Perfect Kernel analogue for NON $\sigma-$compact subsets of a Polish space

I'm looking at the proof of the following theorem by Hurewicz (7.10 in Kechris' Descriptive Set Theory):

Suppose $$X$$ is a Polish Space. Then one of the following holds:

1. $$X$$ is $$K_\sigma$$ (i.e, $$\sigma$$-compact, i.e, a countable union of compact sets.

2. $$X$$ has a closed subset homeomorphic to $$\omega ^{\omega}$$

My question is about a very small step in the proof of this.

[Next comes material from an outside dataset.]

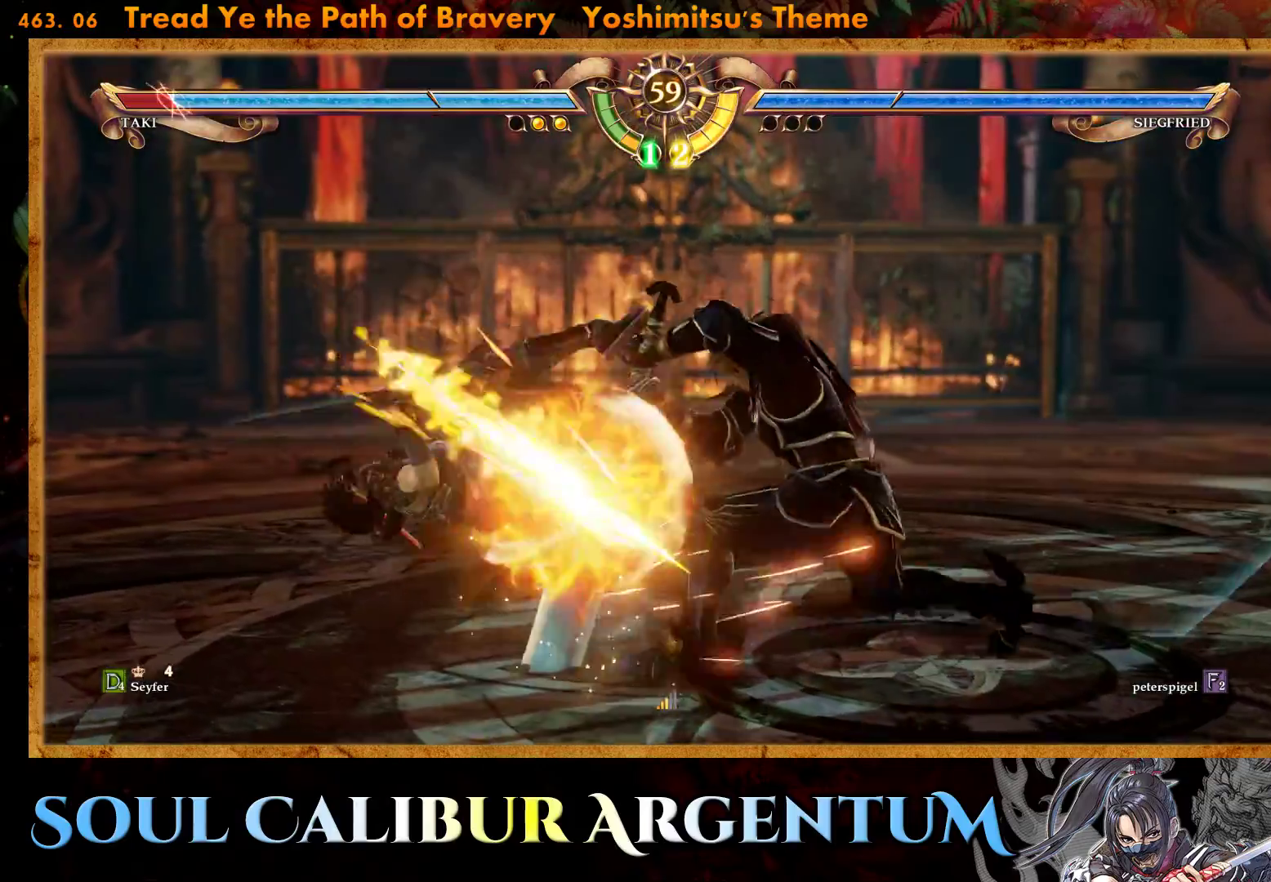
{"dt_ms": 500, "buttons": [], "events": [[83, "TRIANGLE", "up"], [150, "TRIANGLE", "down"], [217, "TRIANGLE", "up"]]}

We build a Lusin scheme as expected,and something that comes up in that process is the following:

If $$F \subseteq \omega ^ {\omega}$$ is not $$K_\sigma$$, then $$H:= \{x \in F: \forall U$$ open nbhd of $$x$$, $$\overline{U \cap F}$$ is not $$K_\sigma\}$$ (this is what I called the perfect kernel analogue)

Now the text quickly says "$$H$$ is nonempty since $$F$$ is not $$K_\sigma$$, and similarly $$F\setminus H$$ is contained in a $$K_\sigma$$ set", but I don't see why this is true. I must be missing something obvious given that the book skips over it so I apologize if it's super dumb.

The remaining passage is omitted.